Fate manifests itself in many different ways and Ode considers herself blessed whenever she channels one. Now, as the ring begins to swing in tiny circles above the expectant and expecting mother's belly, the girl feels that same thrilling shiver of electricity she gets whenever destiny reveals itself to her. She speaks without hesitation, "it's a boy." It's as if the words had been whispered directly to her.
The room erupts in cheers and laughs. Ode watches her uncle breathe a sigh of relief, and resents it.
Later that evening, Ode asks the wind for an answer, although she isn't totally sure of the question. What she feels, as the breeze blows its petrichor-scented breath over her face, ruffling her long, dark eyelashes and filling her pale honey-coloured cheeks with colour, is the answer to every question. The worry that often knots uglily in her stomach like a clot of hair in a drain unravels and floats away as easily as dandelion seeds. Don't worry, the wind says, you're on the right path. Ode releases her fear and, as always, returns to letting her senses - including that sixth sense for divine intervention - guide her.
She has been finding signs in nature since she was barely a teenager, discovering the world through taste and smell and touch as much as through sight and sound, as she had ventured through her childhood. As she wandered through the salty-aired environment she is honoured to call "home" one dusk, she would have fallen straight into the cold, saline water of a pooling stream if it weren't for a sharp gust of wind that rebalanced her stumble. With golden-brown eyes wide and shining at the shock, long arms spread wide for balance, the girl considered how close she had come to death. She had never believed in coincidences. It has since become her ritual to thank the natural world for guiding her, protecting her, and helping her find her way.

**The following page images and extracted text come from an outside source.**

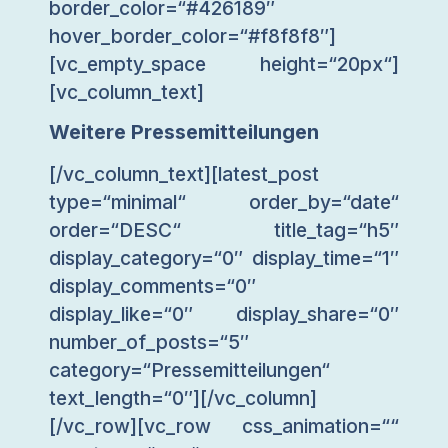
border_color=“#426189″
hover_border_color=“#f8f8f8″]
[vc_empty_space height=“20px“]
[vc_column_text]
Weitere Pressemitteilungen
[/vc_column_text][latest_post
type=“minimal“ order_by=“date“
order=“DESC“ title_tag=“h5″
display_category=“0″ display_time=“1″
display_comments=“0″
display_like=“0″ display_share=“0″
number_of_posts=“5″
category=“Pressemitteilungen“
text_length=“0″][/vc_column]
[/vc_row][vc_row css_animation=““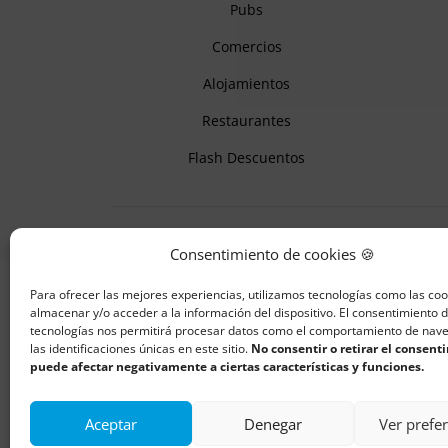
Pubs
Comercios
Alojamientos
Restaurantes
Flash Descuentos
Consentimiento de cookies 🍪
Para ofrecer las mejores experiencias, utilizamos tecnologías como las co
almacenar y/o acceder a la información del dispositivo. El consentimiento 
tecnologías nos permitirá procesar datos como el comportamiento de nav
las identificaciones únicas en este sitio.
No consentir o retirar el consent
puede afectar negativamente a ciertas características y funciones.
Aceptar
Denegar
Ver prefe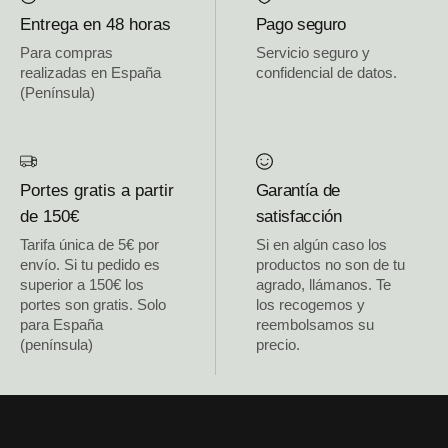
Entrega en 48 horas
Pago seguro
Para compras
Servicio seguro y
realizadas en España
confidencial de datos.
(Península)
Portes gratis a partir
Garantía de
de 150€
satisfacción
Tarifa única de 5€ por
Si en algún caso los
envío. Si tu pedido es
productos no son de tu
superior a 150€ los
agrado, llámanos. Te
portes son gratis. Solo
los recogemos y
para España
reembolsamos su
(península)
precio.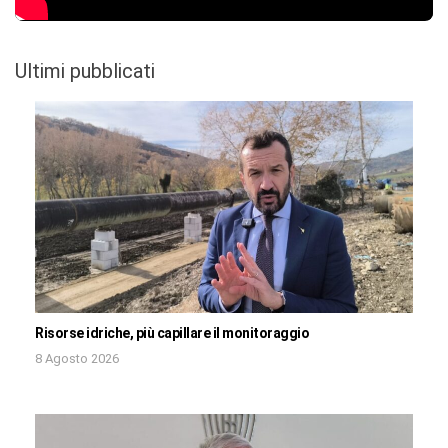
Ultimi pubblicati
Risorse idriche, più capillare il monitoraggio
8 Agosto 2026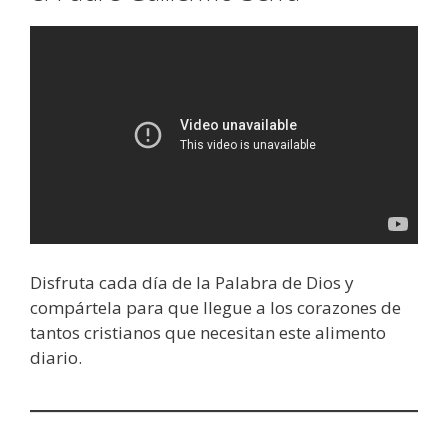
Disfruta cada día de la Palabra de Dios y
compártela para que llegue a los corazones de
tantos cristianos que necesitan este alimento
diario.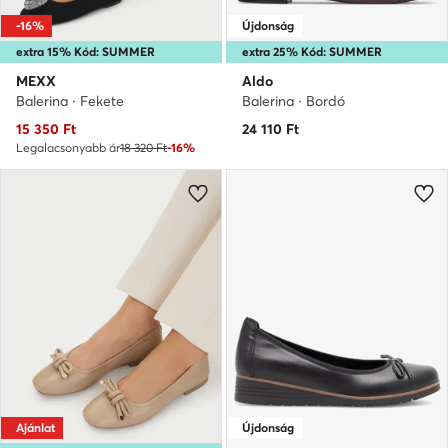
-16%
Újdonság
extra 15% Kód: SUMMER
extra 25% Kód: SUMMER
MEXX
Aldo
Balerina · Fekete
Balerina · Bordó
Aktuális ár
15 350
Ft
24 110
Ft
Legalacsonyabb ár
18 320 Ft
-16%
Ajánlat
Újdonság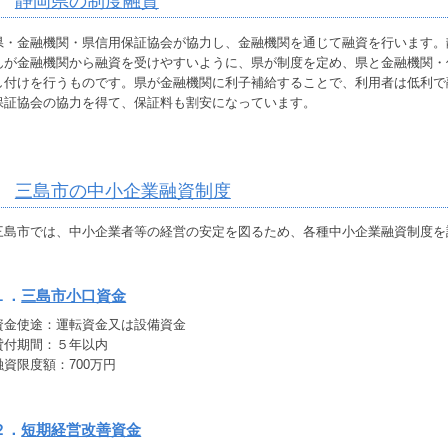
静岡県の制度融資
県・金融機関・県信用保証協会が協力し、金融機関を通じて融資を行います。
んが金融機関から融資を受けやすいように、
県が制度を定め
、県と
金融機関・
し付けを行う
ものです。
県が金融機関に利子補給
することで、
利用者は低利で
保証協会の協力を得て、
保証料も割安
になっています。
三島市の中小企業融資制度
三島市では、中小企業者等の経営の安定を図るため、各種中小企業融資制度を
１．
三島市小口資金
資金使途：運転資金又は設備資金
貸付期間：５年以内
融資限度額：700万円
２．
短期経営改善資金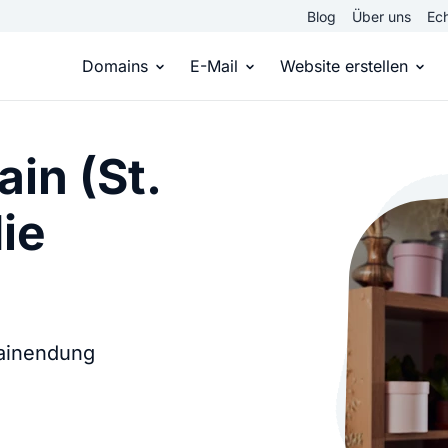
Blog
Über uns
Ech
Domains
E-Mail
Website erstellen
Domain kaufen
Eigene Email Domain
Website er
in (St.
Du hast die Idee, wir die passende Domai
Erstelle Deine eigene E-M
Erstelle sel
ie
Top Level Domains
E-Mail-Hosting
Homepage
Über 950 Domain-Endungen aus aller Welt
Zugriff auf E-Mails immer 
Eigene Hom
mainendung
Domain registrieren
Online-Sho
Einfach & schnell beim Domain-Profi
Bringe dein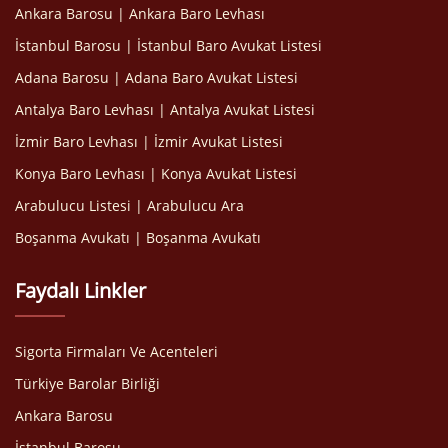
Ankara Barosu | Ankara Baro Levhası
İstanbul Barosu | İstanbul Baro Avukat Listesi
Adana Barosu | Adana Baro Avukat Listesi
Antalya Baro Levhası | Antalya Avukat Listesi
İzmir Baro Levhası | İzmir Avukat Listesi
Konya Baro Levhası | Konya Avukat Listesi
Arabulucu Listesi | Arabulucu Ara
Boşanma Avukatı | Boşanma Avukatı
Faydalı Linkler
Sigorta Firmaları Ve Acenteleri
Türkiye Barolar Birliği
Ankara Barosu
İstanbul Barosu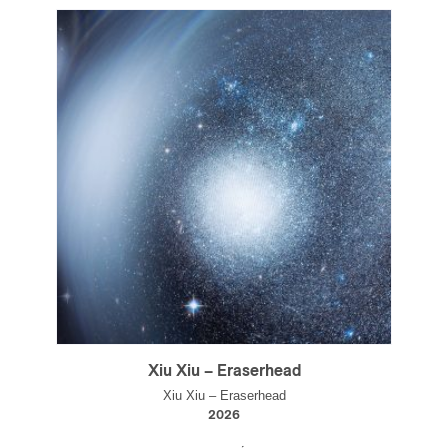
Xiu Xiu – Eraserhead
Xiu Xiu – Eraserhead
2026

Yet Ode can't deny that this has the potential to lead her to go against her conscience, and sometimes her common sense, if she truly believes that fate has urged her to turn away from what is sensible, or good. Part of her longs to regret some of the harm she has (totally intentionally) caused others in the name of destiny. She wishes that when she looked up to the moon and asked for sign to bring retribution to someone that had wronged her, the clouds could have just stayed where they were and not have revealed that sadistic orb's encouraging face. But since her life was saved by a natural force, what else is she to do? She has a debt for life, and while no other debt will ever be as significant as that, she knows that debts must be honoured.